Per una chiara descrizione geomorfologica del territorio, si suddivideranno le area in
base al tipo di intervento previsto, ossia:
Area nuovo impianto di depurazione
Aree interessate dalla realizzazione di nuovi tronchi fognari
Aree interessate da interventi di adeguamento dei tronchi fognari esistenti e
impianto di sollevamento fognario
AREA NUOVO IMPIANTO DI DEPURAZIONE
La pendenza media dell’area è di circa il 19%, con valori medi dell’angolo di
inclinazione del versante di circa 11°. Non è interessata ne da movimenti franosi ne
da fenomeni geomorfologici che possono comportare variazioni dell’attuale stabilità.
Non rientra in aree classificate a rischio idrogeologico dall’Autorità di Bacino
Interregionale della Basilicata.
AREE INTERESSATE DALLA REALIZZAZIONE DI NUOVI TRONCHI FOGNARI
I nuovi tronchi fognari, in numero pari a tre, interessano aree urbanizzate e si
sviluppano su strade, fatta eccezione del tronco che si estende nella parte orientale
dell’abitato che sarà su sede propria.
Le aree di progetto non sono interessare da movimenti franosi.

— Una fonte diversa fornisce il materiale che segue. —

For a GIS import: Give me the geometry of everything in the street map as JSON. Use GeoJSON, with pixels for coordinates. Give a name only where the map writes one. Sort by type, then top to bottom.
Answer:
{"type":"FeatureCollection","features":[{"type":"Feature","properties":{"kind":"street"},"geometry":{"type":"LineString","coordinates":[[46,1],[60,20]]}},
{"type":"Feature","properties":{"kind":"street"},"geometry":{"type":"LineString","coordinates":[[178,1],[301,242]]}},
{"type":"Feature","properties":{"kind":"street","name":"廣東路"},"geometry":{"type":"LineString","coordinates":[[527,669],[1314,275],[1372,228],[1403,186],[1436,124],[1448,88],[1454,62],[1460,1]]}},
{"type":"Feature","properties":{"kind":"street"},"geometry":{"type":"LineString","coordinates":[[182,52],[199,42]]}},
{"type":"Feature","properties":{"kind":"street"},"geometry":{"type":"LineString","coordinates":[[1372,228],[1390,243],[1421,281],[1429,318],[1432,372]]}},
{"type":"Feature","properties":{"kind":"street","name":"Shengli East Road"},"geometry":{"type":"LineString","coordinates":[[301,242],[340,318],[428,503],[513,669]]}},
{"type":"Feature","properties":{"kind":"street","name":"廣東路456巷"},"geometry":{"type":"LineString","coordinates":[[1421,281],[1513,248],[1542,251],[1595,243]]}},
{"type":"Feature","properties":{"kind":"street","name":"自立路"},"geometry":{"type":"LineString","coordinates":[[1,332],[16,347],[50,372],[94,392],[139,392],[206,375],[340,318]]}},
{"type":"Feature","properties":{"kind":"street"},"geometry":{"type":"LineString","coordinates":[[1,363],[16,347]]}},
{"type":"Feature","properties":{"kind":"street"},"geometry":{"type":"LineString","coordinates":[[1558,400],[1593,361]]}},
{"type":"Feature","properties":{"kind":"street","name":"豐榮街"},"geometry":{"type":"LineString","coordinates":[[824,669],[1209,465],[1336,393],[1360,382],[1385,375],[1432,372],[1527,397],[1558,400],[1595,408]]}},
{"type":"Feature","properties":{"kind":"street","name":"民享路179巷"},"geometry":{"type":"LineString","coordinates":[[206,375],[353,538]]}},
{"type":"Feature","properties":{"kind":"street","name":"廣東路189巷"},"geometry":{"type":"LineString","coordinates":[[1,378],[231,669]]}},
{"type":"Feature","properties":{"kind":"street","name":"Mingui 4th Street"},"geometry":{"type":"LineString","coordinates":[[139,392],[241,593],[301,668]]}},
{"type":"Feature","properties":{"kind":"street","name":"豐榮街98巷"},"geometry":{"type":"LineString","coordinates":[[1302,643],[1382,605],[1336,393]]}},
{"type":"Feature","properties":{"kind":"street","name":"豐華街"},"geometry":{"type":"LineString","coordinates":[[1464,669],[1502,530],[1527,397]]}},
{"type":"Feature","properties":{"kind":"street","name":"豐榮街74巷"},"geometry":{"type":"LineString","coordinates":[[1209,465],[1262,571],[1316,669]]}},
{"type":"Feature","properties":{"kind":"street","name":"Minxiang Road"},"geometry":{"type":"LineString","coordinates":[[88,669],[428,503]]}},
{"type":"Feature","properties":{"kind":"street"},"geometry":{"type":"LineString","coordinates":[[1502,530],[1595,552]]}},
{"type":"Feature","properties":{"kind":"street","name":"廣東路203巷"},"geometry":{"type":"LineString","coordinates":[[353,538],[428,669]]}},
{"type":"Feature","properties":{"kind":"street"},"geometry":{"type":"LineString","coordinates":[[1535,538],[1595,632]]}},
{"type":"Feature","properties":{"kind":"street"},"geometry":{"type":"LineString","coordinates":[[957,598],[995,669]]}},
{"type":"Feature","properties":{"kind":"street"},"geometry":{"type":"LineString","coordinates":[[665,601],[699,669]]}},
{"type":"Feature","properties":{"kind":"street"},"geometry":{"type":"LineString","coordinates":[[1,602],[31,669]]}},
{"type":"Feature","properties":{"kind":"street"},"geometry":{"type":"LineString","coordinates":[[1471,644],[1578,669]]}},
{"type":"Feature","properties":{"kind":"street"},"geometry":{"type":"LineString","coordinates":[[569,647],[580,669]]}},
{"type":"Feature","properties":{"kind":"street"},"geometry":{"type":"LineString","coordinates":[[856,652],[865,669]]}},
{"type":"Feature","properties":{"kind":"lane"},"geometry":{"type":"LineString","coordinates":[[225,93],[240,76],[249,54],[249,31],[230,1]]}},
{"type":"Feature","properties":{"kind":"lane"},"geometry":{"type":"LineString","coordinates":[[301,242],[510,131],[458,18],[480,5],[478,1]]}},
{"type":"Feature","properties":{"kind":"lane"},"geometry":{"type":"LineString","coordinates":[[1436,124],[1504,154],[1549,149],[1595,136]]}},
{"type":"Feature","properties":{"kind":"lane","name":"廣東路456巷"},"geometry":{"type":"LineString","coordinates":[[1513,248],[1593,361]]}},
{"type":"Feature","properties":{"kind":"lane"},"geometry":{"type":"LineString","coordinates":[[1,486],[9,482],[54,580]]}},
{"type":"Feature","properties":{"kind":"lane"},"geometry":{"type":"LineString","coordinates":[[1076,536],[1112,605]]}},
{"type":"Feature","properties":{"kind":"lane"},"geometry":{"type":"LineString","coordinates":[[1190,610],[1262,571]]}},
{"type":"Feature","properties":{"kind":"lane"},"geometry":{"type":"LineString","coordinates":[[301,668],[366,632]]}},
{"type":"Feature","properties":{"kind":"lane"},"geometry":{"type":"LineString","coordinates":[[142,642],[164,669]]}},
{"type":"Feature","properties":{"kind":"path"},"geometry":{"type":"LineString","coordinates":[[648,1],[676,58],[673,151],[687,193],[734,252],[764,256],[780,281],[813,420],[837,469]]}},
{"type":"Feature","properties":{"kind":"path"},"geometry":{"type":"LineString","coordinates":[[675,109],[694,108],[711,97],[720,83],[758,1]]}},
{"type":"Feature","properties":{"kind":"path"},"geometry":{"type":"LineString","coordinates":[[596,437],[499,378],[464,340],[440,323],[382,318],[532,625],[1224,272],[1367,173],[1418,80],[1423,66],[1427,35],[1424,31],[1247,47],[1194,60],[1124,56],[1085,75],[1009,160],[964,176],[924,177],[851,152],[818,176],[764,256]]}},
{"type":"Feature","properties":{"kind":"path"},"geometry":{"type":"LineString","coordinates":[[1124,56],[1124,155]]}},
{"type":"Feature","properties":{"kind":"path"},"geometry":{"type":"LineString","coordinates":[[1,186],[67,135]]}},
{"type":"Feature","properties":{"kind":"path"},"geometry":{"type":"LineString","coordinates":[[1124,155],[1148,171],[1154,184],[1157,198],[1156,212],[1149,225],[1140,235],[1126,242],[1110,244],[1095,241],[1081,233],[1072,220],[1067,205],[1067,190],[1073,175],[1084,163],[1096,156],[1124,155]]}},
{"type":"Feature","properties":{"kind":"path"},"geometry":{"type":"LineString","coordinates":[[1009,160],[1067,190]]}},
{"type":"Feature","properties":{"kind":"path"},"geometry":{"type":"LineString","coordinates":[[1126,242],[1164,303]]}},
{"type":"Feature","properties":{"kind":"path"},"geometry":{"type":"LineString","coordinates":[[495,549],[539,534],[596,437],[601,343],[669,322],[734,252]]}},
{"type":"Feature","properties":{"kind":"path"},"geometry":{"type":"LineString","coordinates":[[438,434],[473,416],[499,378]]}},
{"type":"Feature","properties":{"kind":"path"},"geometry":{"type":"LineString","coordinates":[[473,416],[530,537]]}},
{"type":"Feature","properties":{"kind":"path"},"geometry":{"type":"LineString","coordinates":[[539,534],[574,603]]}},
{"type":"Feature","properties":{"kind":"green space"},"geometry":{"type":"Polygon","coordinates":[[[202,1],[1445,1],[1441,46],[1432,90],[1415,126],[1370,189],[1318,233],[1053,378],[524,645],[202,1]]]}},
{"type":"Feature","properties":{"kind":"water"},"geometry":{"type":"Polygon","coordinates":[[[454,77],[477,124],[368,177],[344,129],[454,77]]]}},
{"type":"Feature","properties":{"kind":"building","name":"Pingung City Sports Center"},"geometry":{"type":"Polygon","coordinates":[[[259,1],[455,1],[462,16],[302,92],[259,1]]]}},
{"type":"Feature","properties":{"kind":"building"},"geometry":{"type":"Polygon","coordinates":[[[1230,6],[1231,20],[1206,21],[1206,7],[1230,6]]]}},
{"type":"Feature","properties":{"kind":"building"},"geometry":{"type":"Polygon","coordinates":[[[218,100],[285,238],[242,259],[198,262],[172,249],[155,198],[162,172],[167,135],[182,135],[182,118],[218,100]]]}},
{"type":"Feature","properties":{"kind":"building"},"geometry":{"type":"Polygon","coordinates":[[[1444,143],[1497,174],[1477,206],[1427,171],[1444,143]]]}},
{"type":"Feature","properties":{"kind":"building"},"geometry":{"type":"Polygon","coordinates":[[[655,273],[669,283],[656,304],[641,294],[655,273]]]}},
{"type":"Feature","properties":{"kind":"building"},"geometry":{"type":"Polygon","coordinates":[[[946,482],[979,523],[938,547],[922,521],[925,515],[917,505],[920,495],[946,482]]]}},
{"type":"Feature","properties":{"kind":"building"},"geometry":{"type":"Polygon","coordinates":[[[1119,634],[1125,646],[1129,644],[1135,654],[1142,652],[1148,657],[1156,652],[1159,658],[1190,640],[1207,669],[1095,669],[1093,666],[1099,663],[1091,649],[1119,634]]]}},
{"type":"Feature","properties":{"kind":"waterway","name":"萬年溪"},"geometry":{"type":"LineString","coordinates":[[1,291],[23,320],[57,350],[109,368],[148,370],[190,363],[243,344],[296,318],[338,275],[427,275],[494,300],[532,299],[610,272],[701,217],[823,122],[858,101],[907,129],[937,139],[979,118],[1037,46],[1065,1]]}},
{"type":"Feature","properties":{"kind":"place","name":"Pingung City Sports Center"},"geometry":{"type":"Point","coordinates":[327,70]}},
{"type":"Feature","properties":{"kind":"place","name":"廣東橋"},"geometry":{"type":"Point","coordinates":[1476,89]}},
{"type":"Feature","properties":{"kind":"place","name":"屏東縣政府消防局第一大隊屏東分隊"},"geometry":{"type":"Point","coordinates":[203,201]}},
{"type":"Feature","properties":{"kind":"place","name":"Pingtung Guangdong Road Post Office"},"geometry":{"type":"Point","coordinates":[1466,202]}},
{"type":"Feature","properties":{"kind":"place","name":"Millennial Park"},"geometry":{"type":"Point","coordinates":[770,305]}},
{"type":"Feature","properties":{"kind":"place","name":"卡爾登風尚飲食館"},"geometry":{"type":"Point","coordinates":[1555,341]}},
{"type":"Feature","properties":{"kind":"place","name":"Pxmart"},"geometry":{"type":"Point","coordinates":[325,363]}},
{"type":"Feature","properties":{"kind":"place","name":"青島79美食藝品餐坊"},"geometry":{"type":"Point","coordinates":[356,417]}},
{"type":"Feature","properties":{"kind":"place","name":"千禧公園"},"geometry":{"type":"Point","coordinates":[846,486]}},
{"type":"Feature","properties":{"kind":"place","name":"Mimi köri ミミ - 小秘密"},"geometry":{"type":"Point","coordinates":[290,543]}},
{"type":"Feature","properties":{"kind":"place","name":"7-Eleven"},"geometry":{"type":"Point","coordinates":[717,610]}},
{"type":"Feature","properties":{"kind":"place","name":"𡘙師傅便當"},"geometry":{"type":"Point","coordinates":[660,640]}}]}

Per quanto riguarda il rischio idrogeologico, l’ultimo tratto del tronco ubicato ad est
dell’abitato ricade in aree perimetrate a rischio idrogeologico R1 moderato (PAI AdB
Basilicata vigente - 2° agg. 2011). L’art. 22 delle Norme di Attuazione (2°
aggiornamento 2011) consente la realizzazione di tali infrastrutture senza
l’acquisizione dei pareri espressi dall’AdB.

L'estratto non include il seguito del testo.